Behavioural fingerprinting turns a property most teams treat as invisible — which model is behind an agent — into something a remote website can read. That has several consequences. It defeats attempts to keep an agent’s model choice private or to rotate between providers without being noticed. It hands a reconnaissance primitive to attackers: once a site knows the exact model, it can serve indirect prompt injection or jailbreak payloads tailored to that model’s known weaknesses, raising success rates. It also fuels the bot-detection and access-control arms race, letting sites selectively block, throttle, or deceive specific agents regardless of header spoofing. And for users who run agents on sensitive workflows, a behavioural signature is a deanonymisation channel that survives the usual network-level countermeasures. It echoes a broader line of work on inferring LLM usage from side channels, such as traffic-fingerprint analysis of agent interactions (arXiv 2510.07176).

Defenses

There is no single fix, because the leak is intrinsic to how each model behaves. Practical mitigations focus on reducing signal and raising the cost of attribution:

  • Treat model identity as leakable. Threat-model the assumption that a remote site can learn your agent’s model from behaviour alone, and do not rely on header or IP obfuscation for anonymity.
  • Add controlled randomisation. Introduce jitter into inter-action timing and, where safe, vary interaction order so that temporal/structural patterns are less separable. This trades a little efficiency for less distinctiveness.
  • Normalise the action layer. Route agent decisions through a deterministic execution harness that standardises how clicks, scrolls, and form fills are emitted, so different models share a common low-level interaction profile.
  • Isolate high-risk pages. Because fingerprinting enables model-tailored injection, keep untrusted web content away from agents that hold credentials or tools, consistent with lethal-trifecta and least-privilege guidance.
  • Monitor and rate-limit collection-side telemetry. On the defender’s own properties, recognise that fine-grained UI telemetry is dual-use and can itself profile visiting agents.

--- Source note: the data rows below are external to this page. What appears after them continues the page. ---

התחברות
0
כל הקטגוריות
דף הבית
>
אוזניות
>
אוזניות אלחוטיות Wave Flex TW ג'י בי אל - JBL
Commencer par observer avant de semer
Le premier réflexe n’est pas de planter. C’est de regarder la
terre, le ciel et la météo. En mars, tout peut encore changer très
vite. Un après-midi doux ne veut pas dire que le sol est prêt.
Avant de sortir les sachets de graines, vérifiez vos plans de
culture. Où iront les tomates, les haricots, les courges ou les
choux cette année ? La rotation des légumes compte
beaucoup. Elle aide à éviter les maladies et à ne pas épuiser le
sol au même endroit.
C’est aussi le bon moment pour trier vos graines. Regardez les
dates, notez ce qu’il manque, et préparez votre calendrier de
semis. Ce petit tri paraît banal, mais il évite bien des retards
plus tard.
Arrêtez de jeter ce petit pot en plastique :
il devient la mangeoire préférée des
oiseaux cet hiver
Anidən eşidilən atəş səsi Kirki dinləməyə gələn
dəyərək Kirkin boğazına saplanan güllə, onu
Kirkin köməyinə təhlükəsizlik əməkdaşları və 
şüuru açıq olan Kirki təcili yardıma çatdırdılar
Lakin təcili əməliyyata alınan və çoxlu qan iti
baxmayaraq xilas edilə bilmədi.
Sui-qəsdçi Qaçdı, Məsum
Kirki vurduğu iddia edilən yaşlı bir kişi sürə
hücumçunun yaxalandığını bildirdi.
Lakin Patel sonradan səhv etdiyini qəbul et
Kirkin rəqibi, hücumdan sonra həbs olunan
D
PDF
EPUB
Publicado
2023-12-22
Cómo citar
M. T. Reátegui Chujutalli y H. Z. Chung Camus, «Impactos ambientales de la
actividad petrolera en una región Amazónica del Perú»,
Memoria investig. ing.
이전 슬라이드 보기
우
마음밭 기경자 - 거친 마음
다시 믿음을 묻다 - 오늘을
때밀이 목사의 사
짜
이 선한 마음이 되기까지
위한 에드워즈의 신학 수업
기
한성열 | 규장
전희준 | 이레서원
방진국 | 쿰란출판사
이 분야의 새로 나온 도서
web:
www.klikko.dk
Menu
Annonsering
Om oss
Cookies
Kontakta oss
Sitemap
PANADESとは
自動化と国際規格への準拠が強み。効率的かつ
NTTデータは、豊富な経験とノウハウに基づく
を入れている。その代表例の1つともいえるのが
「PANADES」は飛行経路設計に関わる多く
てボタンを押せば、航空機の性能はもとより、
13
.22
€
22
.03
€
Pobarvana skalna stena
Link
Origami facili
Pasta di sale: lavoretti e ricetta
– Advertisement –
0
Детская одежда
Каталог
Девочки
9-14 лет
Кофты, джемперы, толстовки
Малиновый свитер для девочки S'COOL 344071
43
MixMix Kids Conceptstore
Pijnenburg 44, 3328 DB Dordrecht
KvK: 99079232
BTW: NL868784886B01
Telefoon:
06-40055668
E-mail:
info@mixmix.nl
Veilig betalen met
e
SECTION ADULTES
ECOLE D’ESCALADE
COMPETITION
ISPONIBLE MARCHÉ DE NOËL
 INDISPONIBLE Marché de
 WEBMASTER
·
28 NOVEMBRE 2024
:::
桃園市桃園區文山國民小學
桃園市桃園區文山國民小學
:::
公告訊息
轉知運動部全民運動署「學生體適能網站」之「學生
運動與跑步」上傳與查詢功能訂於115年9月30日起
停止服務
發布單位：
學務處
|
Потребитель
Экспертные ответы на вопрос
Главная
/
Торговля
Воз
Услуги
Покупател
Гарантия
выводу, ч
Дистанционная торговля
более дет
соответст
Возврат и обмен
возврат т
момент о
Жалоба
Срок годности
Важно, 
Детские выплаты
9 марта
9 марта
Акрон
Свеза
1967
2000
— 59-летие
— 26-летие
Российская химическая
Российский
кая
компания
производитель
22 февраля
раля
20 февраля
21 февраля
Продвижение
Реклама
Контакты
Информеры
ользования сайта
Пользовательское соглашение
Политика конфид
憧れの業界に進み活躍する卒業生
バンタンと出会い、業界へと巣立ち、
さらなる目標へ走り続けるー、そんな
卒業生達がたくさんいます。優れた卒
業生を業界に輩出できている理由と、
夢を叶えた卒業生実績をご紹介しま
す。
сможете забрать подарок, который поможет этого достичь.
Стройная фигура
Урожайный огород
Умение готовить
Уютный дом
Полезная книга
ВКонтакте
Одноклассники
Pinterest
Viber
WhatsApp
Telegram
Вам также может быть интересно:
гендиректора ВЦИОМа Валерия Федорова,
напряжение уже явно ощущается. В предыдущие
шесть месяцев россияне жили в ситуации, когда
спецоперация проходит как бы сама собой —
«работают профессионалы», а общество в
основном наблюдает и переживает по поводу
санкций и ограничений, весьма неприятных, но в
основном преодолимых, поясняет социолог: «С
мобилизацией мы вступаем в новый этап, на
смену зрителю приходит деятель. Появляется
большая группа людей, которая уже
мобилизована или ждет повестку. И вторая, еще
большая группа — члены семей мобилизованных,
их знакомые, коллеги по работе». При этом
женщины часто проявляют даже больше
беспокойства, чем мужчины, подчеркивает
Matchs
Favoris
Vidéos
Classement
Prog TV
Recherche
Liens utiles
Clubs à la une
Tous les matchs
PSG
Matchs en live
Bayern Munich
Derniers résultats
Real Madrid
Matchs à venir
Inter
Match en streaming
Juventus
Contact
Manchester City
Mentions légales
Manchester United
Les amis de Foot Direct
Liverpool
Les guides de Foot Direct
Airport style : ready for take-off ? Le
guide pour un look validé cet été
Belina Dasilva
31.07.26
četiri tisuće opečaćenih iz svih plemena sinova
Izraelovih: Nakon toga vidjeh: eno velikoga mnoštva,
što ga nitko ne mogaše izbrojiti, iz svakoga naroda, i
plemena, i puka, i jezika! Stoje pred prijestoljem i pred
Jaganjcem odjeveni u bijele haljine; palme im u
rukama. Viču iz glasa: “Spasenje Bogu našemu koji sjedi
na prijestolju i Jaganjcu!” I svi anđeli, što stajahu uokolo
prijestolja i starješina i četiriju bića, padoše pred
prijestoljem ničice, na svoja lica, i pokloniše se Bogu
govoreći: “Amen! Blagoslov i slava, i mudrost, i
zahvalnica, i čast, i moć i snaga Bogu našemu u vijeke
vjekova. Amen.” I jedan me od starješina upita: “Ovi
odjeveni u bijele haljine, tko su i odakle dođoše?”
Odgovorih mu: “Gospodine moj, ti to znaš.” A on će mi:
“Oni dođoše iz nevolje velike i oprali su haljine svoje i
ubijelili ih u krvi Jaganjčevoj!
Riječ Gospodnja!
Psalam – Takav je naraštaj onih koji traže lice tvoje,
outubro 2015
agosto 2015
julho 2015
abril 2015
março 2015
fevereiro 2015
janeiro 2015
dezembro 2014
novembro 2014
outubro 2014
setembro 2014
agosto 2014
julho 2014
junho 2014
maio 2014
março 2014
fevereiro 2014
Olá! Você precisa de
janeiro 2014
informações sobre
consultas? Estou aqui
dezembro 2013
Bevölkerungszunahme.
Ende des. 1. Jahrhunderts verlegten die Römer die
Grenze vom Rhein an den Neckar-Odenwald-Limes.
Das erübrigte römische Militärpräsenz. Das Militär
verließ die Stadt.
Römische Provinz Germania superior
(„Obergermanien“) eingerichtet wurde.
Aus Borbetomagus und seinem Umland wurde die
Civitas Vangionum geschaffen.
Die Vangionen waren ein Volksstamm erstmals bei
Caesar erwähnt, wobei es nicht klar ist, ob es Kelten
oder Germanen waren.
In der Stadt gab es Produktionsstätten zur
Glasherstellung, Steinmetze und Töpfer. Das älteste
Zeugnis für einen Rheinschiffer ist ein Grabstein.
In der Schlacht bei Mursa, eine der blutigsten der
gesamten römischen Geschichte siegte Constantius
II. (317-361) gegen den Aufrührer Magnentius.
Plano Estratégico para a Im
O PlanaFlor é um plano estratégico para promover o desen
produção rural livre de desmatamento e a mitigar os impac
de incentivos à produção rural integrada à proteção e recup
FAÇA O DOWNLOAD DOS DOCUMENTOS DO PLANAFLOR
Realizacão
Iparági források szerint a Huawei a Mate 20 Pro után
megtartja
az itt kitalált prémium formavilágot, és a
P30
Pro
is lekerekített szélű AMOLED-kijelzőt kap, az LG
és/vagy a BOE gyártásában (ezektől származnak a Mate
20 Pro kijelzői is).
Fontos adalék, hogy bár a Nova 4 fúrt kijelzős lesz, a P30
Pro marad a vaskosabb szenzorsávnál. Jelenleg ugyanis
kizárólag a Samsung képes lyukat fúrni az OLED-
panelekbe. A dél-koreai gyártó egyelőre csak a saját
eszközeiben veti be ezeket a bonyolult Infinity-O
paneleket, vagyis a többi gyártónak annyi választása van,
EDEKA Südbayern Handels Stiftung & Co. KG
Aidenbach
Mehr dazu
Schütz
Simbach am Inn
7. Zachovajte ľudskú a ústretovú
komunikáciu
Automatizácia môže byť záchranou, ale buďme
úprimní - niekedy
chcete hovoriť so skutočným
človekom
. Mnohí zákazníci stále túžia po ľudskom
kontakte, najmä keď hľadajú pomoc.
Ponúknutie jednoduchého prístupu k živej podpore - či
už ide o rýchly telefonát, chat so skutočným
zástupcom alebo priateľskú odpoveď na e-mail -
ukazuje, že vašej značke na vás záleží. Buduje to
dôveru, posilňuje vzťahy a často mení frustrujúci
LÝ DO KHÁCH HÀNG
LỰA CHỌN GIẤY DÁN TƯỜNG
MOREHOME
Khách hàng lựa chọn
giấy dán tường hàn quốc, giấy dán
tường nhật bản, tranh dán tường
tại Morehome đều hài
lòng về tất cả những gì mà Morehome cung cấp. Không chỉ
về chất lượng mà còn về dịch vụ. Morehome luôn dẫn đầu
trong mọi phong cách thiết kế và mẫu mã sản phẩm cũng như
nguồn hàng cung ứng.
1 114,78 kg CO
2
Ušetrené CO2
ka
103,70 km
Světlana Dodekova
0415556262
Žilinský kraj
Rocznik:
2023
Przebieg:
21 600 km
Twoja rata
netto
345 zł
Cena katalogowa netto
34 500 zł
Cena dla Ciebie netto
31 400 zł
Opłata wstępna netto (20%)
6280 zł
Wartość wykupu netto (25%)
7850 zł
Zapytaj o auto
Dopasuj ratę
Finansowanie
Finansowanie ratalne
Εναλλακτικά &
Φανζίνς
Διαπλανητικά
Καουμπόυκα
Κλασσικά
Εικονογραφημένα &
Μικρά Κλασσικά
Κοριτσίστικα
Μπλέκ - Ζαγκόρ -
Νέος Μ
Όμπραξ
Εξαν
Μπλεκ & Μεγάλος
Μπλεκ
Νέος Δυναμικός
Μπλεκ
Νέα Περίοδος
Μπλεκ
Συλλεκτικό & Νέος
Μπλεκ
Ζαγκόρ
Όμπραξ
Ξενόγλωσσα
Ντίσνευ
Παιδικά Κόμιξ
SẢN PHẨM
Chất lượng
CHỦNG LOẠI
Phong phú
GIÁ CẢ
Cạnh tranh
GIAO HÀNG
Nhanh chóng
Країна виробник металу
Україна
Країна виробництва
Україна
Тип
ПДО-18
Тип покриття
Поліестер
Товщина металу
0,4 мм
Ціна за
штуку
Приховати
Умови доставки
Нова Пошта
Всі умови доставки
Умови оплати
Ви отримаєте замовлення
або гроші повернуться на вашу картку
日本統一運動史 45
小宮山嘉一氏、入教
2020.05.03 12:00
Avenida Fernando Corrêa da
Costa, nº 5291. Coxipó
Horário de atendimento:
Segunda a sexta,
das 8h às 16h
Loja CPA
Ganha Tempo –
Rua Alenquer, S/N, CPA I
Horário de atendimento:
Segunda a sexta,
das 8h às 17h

These reduce reliability but, per the paper’s framing, do not eliminate behavioural attribution — distinctiveness is a feature of model decision-making, not a bug to be patched once.

Status

The work is a research disclosure, not a product vulnerability, so there is no CVE or vendor patch. The authors position it as enabling reproducible research into behavioural attribution of LLM agents, and release their dataset and harness for that purpose. Defenders building or deploying browser and computer-use agents should fold model-identity leakage into their threat models now, before agent fleets scale further.

Key date: paper posted 14 May 2026 (arXiv 2605.14786).